The mechanism is simple. When Google answers the question at the top of the page, fewer people scroll down. Your blue link sits there, fully optimized, technically perfect, and mostly unclicked. You won the ranking. You lost the traffic.
LLMs are adding another layer. ChatGPT, Claude, and Gemini now account for roughly 17% of informational searches in the UK, up from 10% a year ago. These platforms cite sources without sending visitors. Your content builds their answer. Your analytics stay flat.
You Pay Twice for the Same Customer
The natural response to falling organic traffic is predictable and expensive. Businesses pour more into paid search to plug the gap. Demand for the same keywords rises. CPCs climb. Customer acquisition costs inflate.

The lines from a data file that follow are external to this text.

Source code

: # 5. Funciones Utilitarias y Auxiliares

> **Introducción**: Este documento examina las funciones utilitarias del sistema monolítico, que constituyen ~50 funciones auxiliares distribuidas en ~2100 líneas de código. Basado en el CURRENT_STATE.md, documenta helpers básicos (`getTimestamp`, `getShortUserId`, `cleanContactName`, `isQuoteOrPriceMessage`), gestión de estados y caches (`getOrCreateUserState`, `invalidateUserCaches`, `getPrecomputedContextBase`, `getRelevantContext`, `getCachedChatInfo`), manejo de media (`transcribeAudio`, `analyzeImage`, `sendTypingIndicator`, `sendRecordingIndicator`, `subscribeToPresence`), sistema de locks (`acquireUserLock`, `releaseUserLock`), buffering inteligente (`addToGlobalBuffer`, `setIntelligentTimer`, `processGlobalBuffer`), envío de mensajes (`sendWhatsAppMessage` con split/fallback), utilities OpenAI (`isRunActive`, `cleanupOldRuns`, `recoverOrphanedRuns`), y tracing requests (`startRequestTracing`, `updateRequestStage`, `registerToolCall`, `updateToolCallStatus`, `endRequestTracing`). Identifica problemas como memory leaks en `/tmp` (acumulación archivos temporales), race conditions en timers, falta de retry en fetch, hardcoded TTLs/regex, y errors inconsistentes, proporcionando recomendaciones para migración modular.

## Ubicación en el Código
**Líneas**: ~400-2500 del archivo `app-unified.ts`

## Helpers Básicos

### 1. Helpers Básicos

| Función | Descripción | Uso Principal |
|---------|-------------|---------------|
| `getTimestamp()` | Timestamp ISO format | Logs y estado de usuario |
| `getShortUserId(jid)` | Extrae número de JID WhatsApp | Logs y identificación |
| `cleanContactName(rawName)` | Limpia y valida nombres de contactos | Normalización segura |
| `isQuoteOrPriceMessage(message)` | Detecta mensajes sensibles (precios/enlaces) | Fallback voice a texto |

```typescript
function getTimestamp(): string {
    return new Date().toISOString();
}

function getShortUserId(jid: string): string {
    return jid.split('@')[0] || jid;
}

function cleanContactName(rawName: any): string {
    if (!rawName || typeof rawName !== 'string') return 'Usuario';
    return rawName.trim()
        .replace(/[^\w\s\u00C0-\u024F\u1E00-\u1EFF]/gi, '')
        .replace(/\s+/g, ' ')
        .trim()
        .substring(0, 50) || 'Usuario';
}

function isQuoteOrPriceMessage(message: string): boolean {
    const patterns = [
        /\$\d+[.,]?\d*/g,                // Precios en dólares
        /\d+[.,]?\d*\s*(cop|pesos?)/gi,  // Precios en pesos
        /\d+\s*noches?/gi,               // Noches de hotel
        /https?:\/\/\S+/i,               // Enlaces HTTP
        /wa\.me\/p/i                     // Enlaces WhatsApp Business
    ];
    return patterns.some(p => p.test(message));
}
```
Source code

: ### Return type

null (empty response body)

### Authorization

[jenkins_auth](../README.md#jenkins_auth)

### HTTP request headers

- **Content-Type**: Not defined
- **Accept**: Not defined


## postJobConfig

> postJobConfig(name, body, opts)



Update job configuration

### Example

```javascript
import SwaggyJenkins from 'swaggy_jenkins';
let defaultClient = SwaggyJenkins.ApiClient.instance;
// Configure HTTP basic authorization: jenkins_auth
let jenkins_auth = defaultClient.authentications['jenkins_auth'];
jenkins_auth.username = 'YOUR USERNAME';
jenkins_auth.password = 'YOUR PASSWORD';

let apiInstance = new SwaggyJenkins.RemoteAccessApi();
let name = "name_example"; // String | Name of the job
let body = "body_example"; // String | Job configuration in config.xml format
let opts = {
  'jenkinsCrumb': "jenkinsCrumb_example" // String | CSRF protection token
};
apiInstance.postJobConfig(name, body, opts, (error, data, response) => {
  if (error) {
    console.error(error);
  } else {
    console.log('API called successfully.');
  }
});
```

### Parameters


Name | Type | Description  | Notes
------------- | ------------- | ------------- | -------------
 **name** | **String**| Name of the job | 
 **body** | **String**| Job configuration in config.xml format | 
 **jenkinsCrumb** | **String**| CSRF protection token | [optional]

Coppett Hill calls it what it is: businesses "compensating for lower organic performance by spending more on PPC." You are paying Google once to appear in the AI overview that prevents the click, then paying again for the paid placement below it. Two tolls, one visitor. The unit economics of search are degrading in real time.
One underutilized lever sits in plain sight. Google's quality score, a metric most teams stopped obsessing over years ago, now matters more than ever. A single point improvement in quality score can improve spend efficiency by 10 to 15%. When every click costs more, the boring optimization work starts paying double.
The brands winning right now are not the ones with the biggest PPC budgets. They are the ones sweating the fundamentals that everyone else abandoned for AI shortcuts.
What Actually Works Right Now
Generative Engine Optimization sounds like a made up consulting term, and it mostly is. But the principles underneath it are real and surprisingly old school.
First, answer the exact question your buyer is asking, in the exact format they want. Broad thought leadership is invisible to AI overviews. Practical FAQs, comparison pages, and problem solving content structured around specific customer intent get cited. "A useful framework is publishing the exact answer to the exact question your buyer is asking ChatGPT," Kirby says.
Second, your SEO foundation matters more, not less. Companies with strong domain authority and existing organic presence consistently perform better in AI overviews. The March 2026 core update confirmed domain level authority now outweighs page level optimization. The same brands winning traditional search are winning AI search. The rich get richer.
Third, technical documentation is becoming a marketing asset in B2B. When AI models cite expert content over aggregators, your spec sheets, API docs, and implementation guides become acquisition tools. The line between sales enablement and content marketing is gone.
Fourth, reverse engineer everything. Kirby is blunt: "There isn't much hard evidence, so reverse engineering and testing are really the best tools available." Mystery shop your own brand. Search what your customers search. See what they see. Most marketing teams have not done this once in 2026.
The Realignment
The visibility trap is not a temporary inconvenience. It is a structural realignment of how search delivers value, and it is not going back.
Some brands will keep throwing PPC budget at the problem and wondering why CAC keeps climbing. Others will build content that AI systems actually want to cite, the kind that answers real questions in formats machines and humans both understand. The gap between those two camps is about to get wide.
The irony is almost perfect. After two years of AI generated content flooding every channel, the winning strategy is the same thing that worked before any of this started: be the best answer to the question someone is actually asking. The AI just raised the bar on what "best" means.